Bagikan:

NUSA DUA - Kepala Satuan Kerja Khusus Pelaksana Kegiatan Usaha Hulu Minyak dan Gas Bumi (SKK Migas) Dwi Soetjipto mengatakan sektor migas masih relevan selama proses transisi energi yang tengah dilakukan dunia demimencapai Net Zero Emision. Dwi mengatakan jika saat ini gas memegang peran strategis sebagai energi transisi dalam mendukung ketahanan energi menuju pertumbuhan ekonomi Indonesia.

"Tantangannya terletak pada bagaimana meningkatkannya secara berkelanjutan produksi dan mengurangi emisi pada saat yang bersamaan," ujar Dwi dalam smabutannya pada the 4th International Convention on Indonesian Upstream Oil and Gas Industry 2023 (ICIUOG), Rabu, 20 September.

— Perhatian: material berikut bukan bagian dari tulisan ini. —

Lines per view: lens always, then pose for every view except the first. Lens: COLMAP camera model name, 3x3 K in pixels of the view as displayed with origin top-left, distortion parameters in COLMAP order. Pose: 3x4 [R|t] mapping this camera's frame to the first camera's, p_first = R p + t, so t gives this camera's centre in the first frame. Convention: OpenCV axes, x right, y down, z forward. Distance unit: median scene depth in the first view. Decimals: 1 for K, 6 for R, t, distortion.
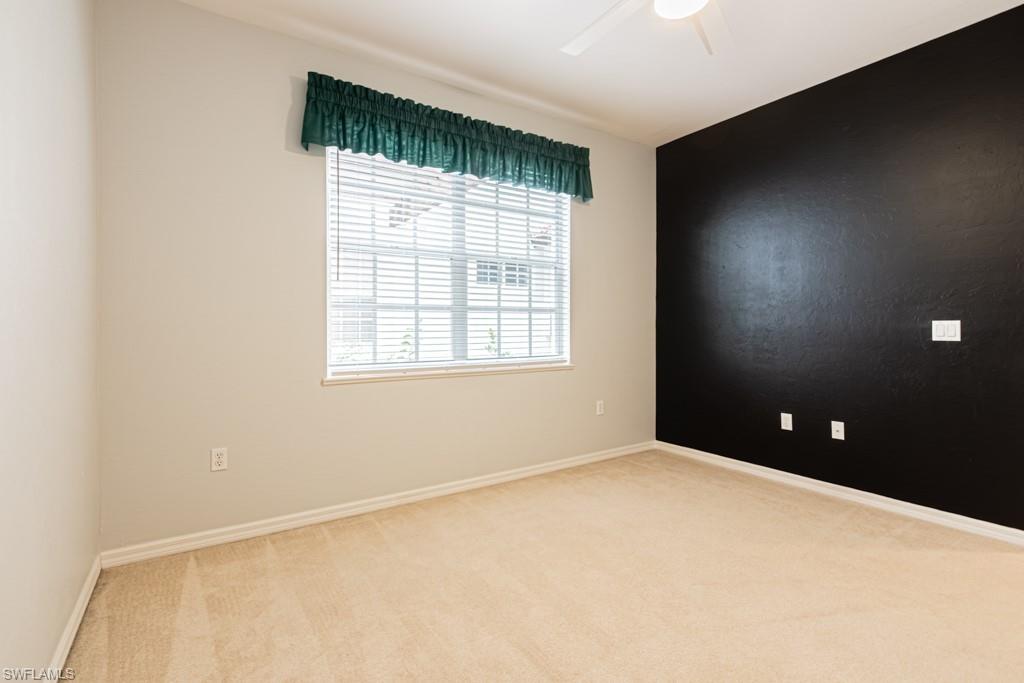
lens RADIAL K [[476.5, 0, 517.4], [0, 476.5, 334.4], [0, 0, 1]] dist [0.005609, -0.000996]
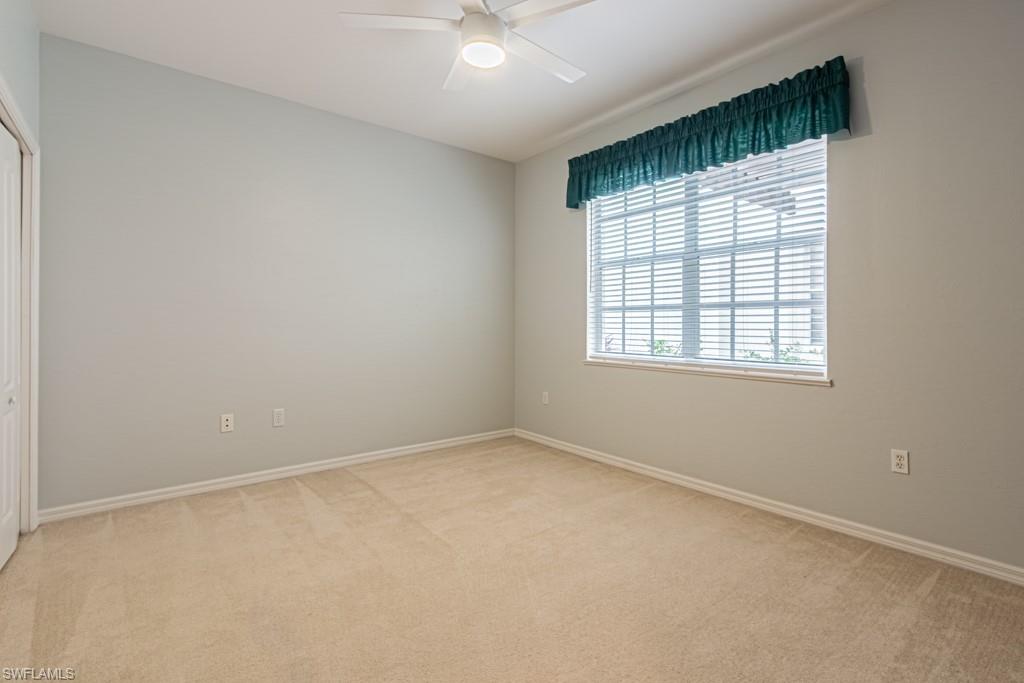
lens RADIAL K [[476.5, 0, 536.4], [0, 476.5, 332.7], [0, 0, 1]] dist [0.005609, -0.000996]
pose [[0.108991, 0.018909, -0.993863, 0.858849], [-0.017382, 0.999702, 0.017114, -0.010895], [0.993891, 0.015411, 0.109287, 0.572924]]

Ia menambahkan jika impelmentasi Indonesian Oil and Gas 4.0 sejak 2020 telah menujukkan tanda positif dari dampak kebijakan yg dilakukan pemerintah yang akan membuka investasi penting sebagai enabler seperti fleksibiltas dan fiscal term dan perpajakan.

Dwi menjelaskan jika untukmencapai target lifting 1 juta barel dan 12 miliar kaki kubik gas pada tahun 2030 pemangku kepentingan dan pelaku usaha migas perlu melakukan aktifitas agresif seperti melakukan pengeboran sumur-sumur drilling.

"Kita perlu mengebor lebih dari 1.000 sumur per tahun setelah tahun 2025. Untuk tahun ini, prospek pembangunan pengeboran sebanyak 827 sumur," lanjut Dwi.

Lebih jauh ia menambahkan jika pertumbuhan investasi memiliki syarat penting yaitu iklim investasi yang menarik buat investor.

Semenjak tahun 2020, daya tarik investasi hulu migas di Indonesia telah meningkat didukung oleh dukungan pemerintah melalui sistem fiskal yang lebih fleksibel dan pendukung lainnya yang menurunkan risiko investasi.

"Namun demikian, beberapa area masih memerlukan perbaikan, yaitu dalam aspek legal dan kontraktual serta penemuan cadangan raksasa (giant discovery)," pungkas Dwi.